Updated: Oct 8, 2022

Review by Alison Stoddart


In two short plays by Tommy James Green the themes of storytelling, lies and the brutality of men unite under a full moon to form a piece of theatre that is enhanced by the presence of each other.


In ‘Kindling’ a young woman, indoctrinated by the myths and storytelling in her medieval village about a ‘witch’ who lives in the forest, is convinced her daughter has fallen foul at the witch’s hand. But it’s the older woman who see’s the picture more clearly through her firsthand experience of the brutality of men, that then confuses the young mother. The older witch intuitively describes back to the young woman what she has been living through with a brutish and violent husband and plants seeds of doubt about her missing daughter. If the witch didn’t kill the child, then who did? And was she gazing upon a future version of herself when she confronts the witch. Their seemingly intertwined histories reflect each other and gives rise to the idea that this was under the same circumstances that the witch came to enter the woods, forever to stay away and hidden from the past.

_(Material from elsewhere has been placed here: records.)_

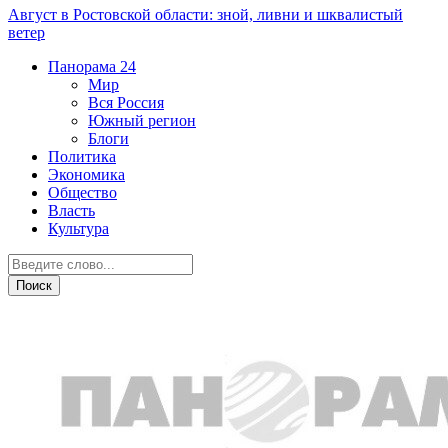
Август в Ростовской области: зной, ливни и шквалистый
ветер
Панорама
24
Мир
Вся Россия
Южный регион
Блоги
Политика
Экономика
Общество
Власть
Культура
Новости партнеров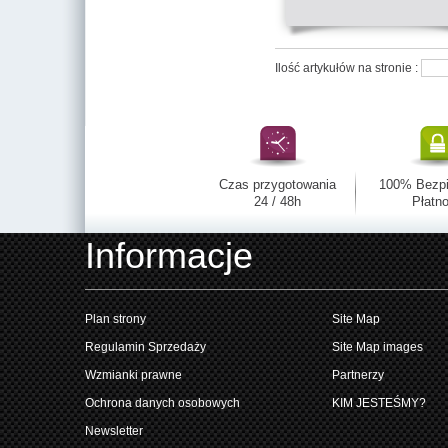
Ilość artykułów na stronie :
Czas przygotowania
100% Bezp
24 / 48h
Płatno
Informacje
Plan strony
Site Map
Regulamin Sprzedaży
Site Map images
Wzmianki prawne
Partnerzy
Ochrona danych osobowych
KIM JESTEŚMY?
Newsletter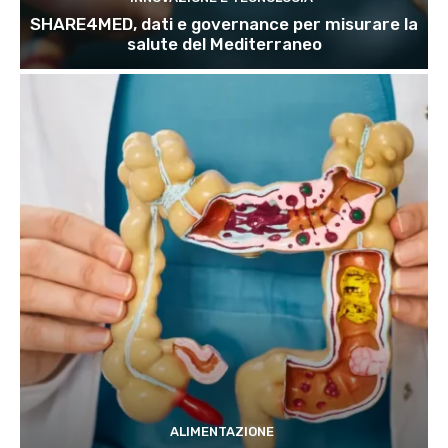
SHARE4MED, dati e governance per misurare la
salute del Mediterraneo
ALIMENTAZIONE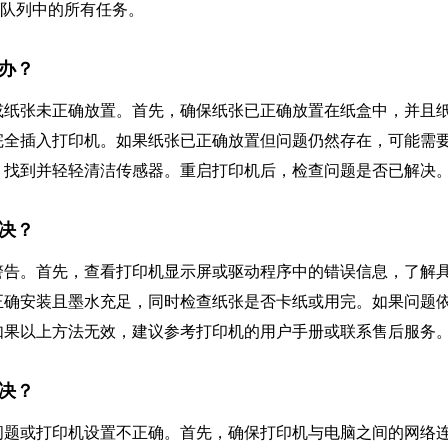
印队列中的所有任务。
么办？
或纸张未正确放置。首先，确保纸张已正确放置在纸盒中，并且
完全插入打印机。如果纸张已正确放置但问题仍然存在，可能需
，找到并轻轻清洁传感器。重启打印机后，检查问题是否已解决
解决？
警告。首先，查看打印机显示屏或驱动程序中的错误信息，了解
正确安装且墨水充足，同时检查纸张是否卡纸或用完。如果问题
如果以上方法无效，建议参考打印机的用户手册或联系售后服务
解决？
问题或打印机设置不正确。首先，确保打印机与电脑之间的网络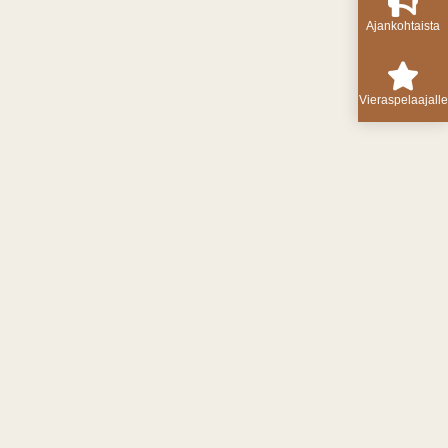
Ajankohtaista
Vieraspelaajalle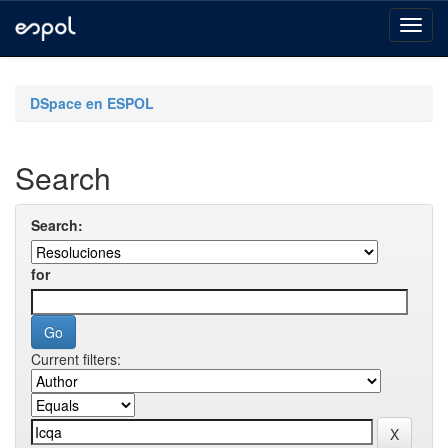
Skip
navigation
DSpace en ESPOL
Search
Search:
for
Current filters:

The devil is alive and at work in this gothic, fairy tale-like world but it’s not in the form of the old witch that he hides.


The second of the diptych of plays is ‘Broken Promise Land’. An aging tourist visiting the Aztec ruins just over the American border is hauled in for questioning by two overzealous border guards who aggressively question him over suspicions of being a drug mule. The vulnerability of all three men is triggered when Walter, the Vietnam veteran, who carries the collective guilt of his generation about Vietnam, describes the brutal massacre of villagers suspected of hiding the Vietcong. His continuing disbelief at the brutality of war rings warning bells in one of the border guards, a veteran himself of the Iraq war, who has his own feelings of guilt and shame to contend with. The third character is Ortega the Latin American border guard who is mourning the loss of his brother and dealing with daily racism, even from his own colleagues.

The play cleverly shows that the stories we tell ourselves to counteract the shame and guilt we carry can never be fully accepted.


These two plays were well acted by a small cast of five who generated a palpable feeling of synergy. The plays were held at the Living Room in the Emerging Artists Sharehouse at Erskineville Town Hall. They were performed on a simple set with few but effective props. I especially enjoyed the wafting of garlic into the audience as the old witch made her poultice.